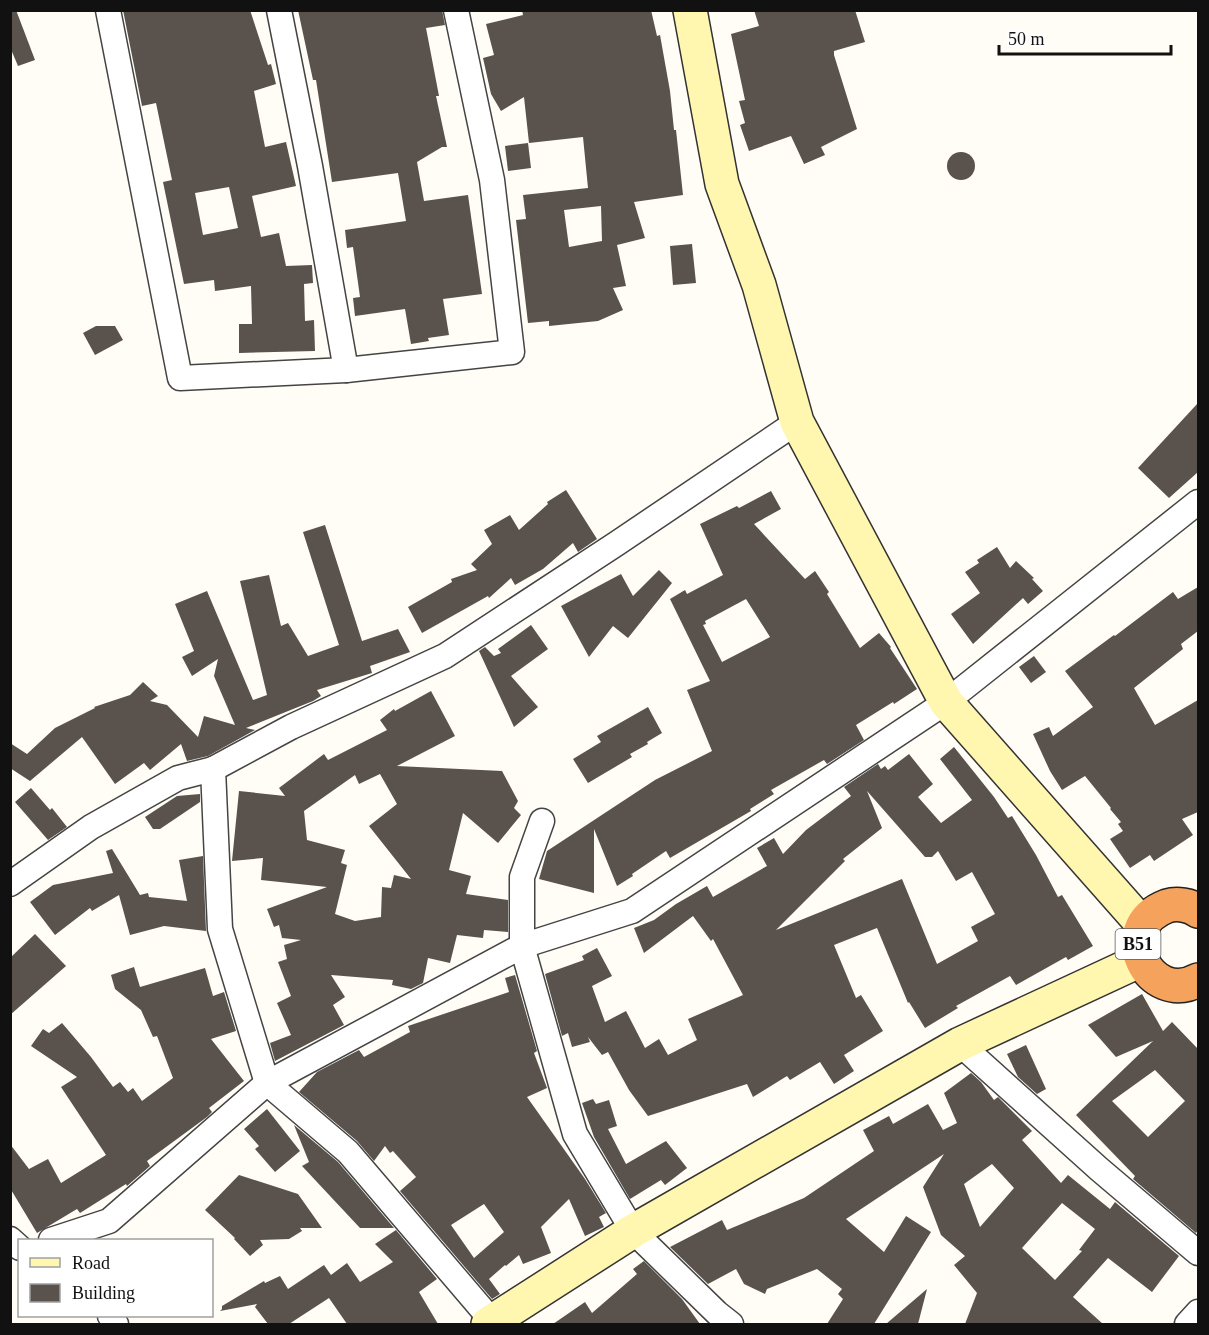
<svg xmlns="http://www.w3.org/2000/svg" width="1209" height="1335" font-family="'Times New Roman',serif">
<style>
.building{fill:#5a524d;fill-rule:evenodd}
.lines{fill:none;stroke-linecap:round;stroke-linejoin:round}
.street-casing{stroke:#444;stroke-width:27}
.secondary-casing{stroke:#333;stroke-width:36}
.highway-casing{stroke:#222;stroke-width:36}
.street{stroke:#fff;stroke-width:24}
.secondary{stroke:#fff6b0;stroke-width:33}
.highway{stroke:#f5a25d;stroke-width:33}
.labels{text-anchor:middle;dominant-baseline:central;stroke-width:6;stroke-linejoin:round;paint-order:stroke}
.shield{fill:#fff;stroke:#585858;stroke-width:1.5}
.shield-label{font-size:18px;font-weight:bold;fill:#111}
</style>
<rect width="100%" height="100%" fill="#fffdf5"/>
<g class="building">
<path d="M10,10h6l19,50 -17,6 -8,-19z"/>
<path d="M123,10h127l18,55 3,-1 5,20 -22,7 11,56 21,-5 10,44 -44,10 9,41 18,-4 7,33 26,-1 1,18 -9,1 1,37 9,-1 1,31 -76,2v-29h13l-1,-38 -36,5 -1,-11 -30,4 -21,-102 9,-2 -16,-77 -14,3zM229,187l9,41 -35,7 -8,-42z"/>
<path d="M298,10h144l3,15 -19,3 13,68h-3l11,51h-5l-25,15 7,39 44,-6 14,99 -39,5 6,36 -21,3 1,3 -18,3 -6,-35 -50,7 -2,-18 7,-1 -7,-50 -6,1 -2,-18 61,-9 -8,-48 -66,9 -16,-102h-3z"/>
<path d="M522,10h129l6,26 3,-1 10,56 4,39h2l7,65 -49,7 11,36 -28,7 9,41 -13,2 10,22 -25,11 -49,5v-5l-21,2 -12,-103 10,-1 -3,-24 65,-7 -5,-51 -54,6 -5,-46 -23,14 -10,-17 -8,-36 11,-3 -8,-31 37,-9zM601,206l1,35 -33,6 -5,-37z"/>
<path d="M754,10h101l10,32 -31,9v4l23,74 -36,18 4,8 -21,9 -13,-28 -42,15 -9,-26 5,-2 -6,-22 6,-1 -14,-66 28,-8z"/>
<path d="M528,143l3,25 -23,3 -3,-25z"/>
<circle cx="961" cy="166" r="14"/>
<path d="M692,244l4,39 -23,2 -3,-39z"/>
<path d="M96,326h19l8,14 -28,15 -12,-22z"/>
<path d="M1198,403v69l-29,26 -31,-30z"/>
<path d="M566,490l31,49 -19,13 -5,-9 -30,26 -28,16 -4,-7 -22,20 -1,-2 -66,37 -14,-26 44,-25 -1,-3 26,-9 -6,-6 21,-20 -8,-14 26,-15 9,15 29,-26 -1,-2z"/>
<path d="M771,491l10,18 -27,15 51,55 10,-8 14,21 -2,2 33,54 19,-15 12,14 -1,1 27,41 -23,15 -1,-2 -37,23 8,15 -37,24 -3,-4 -53,30 3,4 -24,15 1,2 -81,47 -4,-7 -34,23 1,2 -16,10 -23,-57v64l-55,-14 8,-28 108,-71 57,-29 -25,-61 23,-9 -40,-82 15,-9 2,4 36,-19 -23,-51 37,-18 2,2zM746,599l24,38 -48,25 -19,-37 3,-1 -1,-3z"/>
<path d="M325,525l37,116 36,-12 12,23 -40,14 2,7 -55,17 4,6 -8,5 -67,27 9,2 -47,26 -21,5 -6,-17 -31,26 -6,-7 -29,21 -33,-47 -52,44 -20,-13v-25l17,11 28,-26 40,-20 -1,-1 36,-12 13,-13 15,14 -8,5 17,4 31,32 6,-21 31,9 -21,-49 4,-17 -26,17 -10,-19 12,-6 -19,-47 32,-13 46,109 14,-5 -27,-114 29,-6 12,51 7,-3 20,33 31,-11 -36,-113z"/>
<path d="M997,547l13,21 6,-7 18,17 -2,1 11,12 -15,13 -5,-6 -50,46 -22,-30 29,-21 -15,-21 14,-9 -2,-3z"/>
<path d="M659,570l13,13 -44,55 -15,-12 -24,31 -28,-51 60,-32 12,22z"/>
<path d="M1198,587v44l-17,13 2,5 -49,39 21,37 43,-25v112l-16,7 11,16 -39,26 -4,-6 -20,13 -20,-29 13,-8 -5,-7 3,-2 -11,-13 1,-1 -26,-32 -23,14 -12,-19 -17,-37 16,-7 4,9 40,-29 -28,-36 49,-36 1,1 58,-44 5,7z"/>
<path d="M531,625l17,24 -37,27 27,31 -24,20 -35,-76 6,-4 9,9 7,-3 -3,-4z"/>
<path d="M1034,656l12,16 -15,11 -12,-16z"/>
<path d="M431,691l24,45 -58,30 105,5 16,30 -4,7 7,7 -23,28 -35,-30 -14,57 22,6 -5,18 42,6v32l-24,-2 -1,8 -26,-3 -7,28 -22,-5 -5,25 -12,6 -19,-4 1,-5 -62,-5 14,22 -12,8 11,20 -69,36 -5,-18 21,-8 -14,-32 14,-7 -13,-34 9,-3 -3,-14 17,-5 -19,-2 -3,-13 -5,2 -7,-18 60,-22 -66,-7 2,-22 -31,3 7,-70 46,5 -6,-8 45,-34 4,6 59,-30 -7,-10 14,-11 1,2zM380,774l17,30 -28,22 42,53 -17,-4 -3,13 -9,-1 -1,30 -26,4 -20,-7 12,-49 -6,-2 4,-13 -38,-10 -3,-29 51,-36 4,9z"/>
<path d="M648,707l14,26 -15,9 1,2 -18,10 2,3 -44,26 -15,-24 28,-17 -4,-6z"/>
<path d="M954,747l40,50 14,21 4,-2 24,39 22,42 4,-2 31,51 -25,14 -2,-3 -50,28 -6,-9 -54,30 2,2 -33,20 -16,-26 -1,1 -31,-75 -43,17 22,53 5,-3 22,36 -39,24 10,16 -20,13 -14,-22 -30,18 -3,-4 -34,21 -6,-13 -99,32 -19,-26 -21,-38 -6,3 -14,-18 2,5 -18,5 -4,-14 -6,3 -17,-62 39,-14 -2,-4 15,-8 15,28 -20,10 13,36 21,-11 19,37 14,-9 9,16 29,-15 -9,-21 55,-24 -30,-56 -2,2 -18,-25 -49,37 -10,-25 20,-8 22,-16 31,-18 6,11 54,-31 -10,-18 17,-10 9,16 23,-24 45,-34 -7,-9 34,-23 3,5 4,-3 3,4 21,-16 24,30 -15,13 23,26 31,-23 -32,-41zM867,791l58,66h7l6,-6 18,30 16,-9 23,42 -24,13 7,14 -41,23 -35,-85 -126,51 69,-69 -2,-2 39,-31z"/>
<path d="M31,788l19,22 2,-2 15,19 -19,13 -33,-38z"/>
<path d="M200,794v8l-40,27h-7l-8,-12 32,-21z"/>
<path d="M112,849l28,46 8,-2 1,4 38,4 -8,-41 24,-4 3,75 -42,-5 -34,9 -11,-40 -27,16 -2,-3 -35,27 -25,-33 23,-17 60,-12 -7,-22z"/>
<path d="M35,934l31,32 -56,49v-57z"/>
<path d="M134,967l6,20 65,-19 8,28 11,-4 12,39 -25,8 33,42 -35,27 3,4 -5,5 -60,44 3,5 -23,20 -1,-2 -46,29 -3,-4 -40,24 -27,-45v-44l19,25 19,-10 13,24 45,-28 -45,-68 16,-10 -46,-31 12,-17 6,4 13,-10 29,34 22,30 7,-5 8,10 5,-4 9,13 31,-23 -16,-42 -4,1 -12,-27 -26,-21 -4,-14z"/>
<path d="M515,975l22,76 -3,2 13,35 -20,9 58,82 21,34 -7,4 5,10 -19,9 -16,-37 -28,28 10,26 -28,11 -4,-9 -13,11 -1,-1 -16,14 11,15 -8,5 -92,-108 16,-14 -23,-26 -3,2 -5,-7 -11,15 -17,-20 -58,-49 18,-20 42,-22 5,7 46,-25 -2,-6 101,-34 -4,-14zM484,1204l20,28 -30,26 -23,-33z"/>
<path d="M1142,994l21,37 9,-9 26,27v181l-2,3 -63,-54 2,-3 -59,-61 77,-74 -37,16 -28,-32zM1155,1070l30,31 -37,36 -36,-36z"/>
<path d="M1026,1045l20,44 -9,5 -19,-17 -11,-23z"/>
<path d="M971,1073l10,9 13,18 4,-3 34,34 -10,9 39,43 7,-8 42,34 5,-7 64,54 -27,36 -44,-34 -35,39 30,27h-138l12,-31 -23,-28 11,-9 -24,-21 -18,-48 21,-33 -98,65 38,33 22,-36 25,16 -57,92h-47l16,-25 -5,-5 4,-5 -25,-20 -50,20 -2,5 -21,-10 -8,-15 -28,15 -38,-37 52,-27 5,10 77,-32 70,-47 -11,-21 26,-14 4,8 35,-20 15,26 14,-7 -13,-30zM992,1164l22,24 -34,39 -16,-43zM1062,1203l33,26 -16,21 3,1 -27,29 -33,-32z"/>
<path d="M593,1099l3,5 13,-4 8,26 -9,3 18,35 40,-23 21,27 -22,17 -4,-5 -31,19 -36,-62 -12,-34z"/>
<path d="M267,1109l33,42 -25,21 -20,-23 4,-3 -15,-17z"/>
<path d="M294,1125l44,37 56,66h-34l-58,-62 7,-4z"/>
<path d="M239,1175l59,19 24,34h-22l2,3 -13,8 -29,1 3,5 -13,11 -16,-17 1,-1 -30,-28z"/>
<path d="M396,1230l41,49 -18,13 19,32h-91l-18,-26 -40,26h-21l-13,-17 2,-3 -37,7 2,-2v-3l42,-25 1,2 15,-7 8,13 36,-24 7,10 16,-12 13,19 33,-20 -18,-18z"/>
<path d="M644,1261l38,38 18,25h-147l32,-22 7,11 45,-39 -4,-5z"/>
<path d="M927,1289l-9,35h-32z"/>
</g>
<g class="lines">
<g class="street-casing">
<g id="street">
<path d="M108,10l72,368 166,-8 166,-18 -20,-172 -36,-170"/>
<path d="M279,10l31,156 36,204"/>
<path d="M213,769l7,160 47,154 81,69 145,170"/>
<path d="M542,821l-20,56v69l53,188 58,97 84,82 14,11"/>
<path d="M10,884l81,-57 87,-49 35,-9 78,-42 154,-71 171,-112 181,-122"/>
<path d="M960,1044l139,125 99,84"/>
<path d="M10,1239l10,9"/>
<path d="M51,1240l58,-19 158,-138 255,-137 110,-35 314,-209 252,-200"/>
<path d="M110,1316l6,8"/>
<path d="M1187,1324l11,-12"/>
</g>
</g>
<g class="secondary-casing">
<g id="secondary">
<path d="M690,10l32,174 37,101 38,137 149,280 197,223"/>
<path d="M488,1324l145,-93 327,-187 181,-84"/>
</g>
</g>
<g class="highway-casing">
<path id="highway" d="M1198,911c-8,-6 -21,-8 -31,-5 -58,22 -17,101 31,74"/>
</g>
<use href="#street" class="street"/>
<use href="#secondary" class="secondary"/>
<use href="#highway" class="highway"/>
</g>
<g class="labels">
<rect class="shield" x="1115.5" y="929" width="45" height="30" rx="4.5"/>
<g class="shield-label">
<text x="1138" y="944">B51</text>
</g>
</g>
<rect width="1209" height="1335" fill="none" stroke="#111111" stroke-width="24"/>
<rect x="18" y="1239" width="195" height="78" fill="#ffffff" stroke="#a0a0a0" stroke-width="1.5"/>
<rect x="30" y="1258" width="30" height="9" fill="#fff6b0" stroke="#a0a0a0" stroke-width="1.5"/>
<text x="72" y="1269" font-size="18" fill="#111111">Road</text>
<rect x="30" y="1284" width="30" height="18" fill="#5a524d" stroke="#a0a0a0" stroke-width="1.5"/>
<text x="72" y="1299" font-size="18" fill="#111111">Building</text>
<path d="M999 45v9h172v-9" fill="none" stroke="#111111" stroke-width="3"/>
<text x="1008" y="45" font-size="18" fill="#111111" stroke="#ffffff" stroke-width="4.5" paint-order="stroke">50 m</text>
</svg>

::::::::::

= WHAT YOU HAVE TO DO =
Work through the records line by line and tally those with the word "rect". Report only the total.

= TASK ANSWER =
6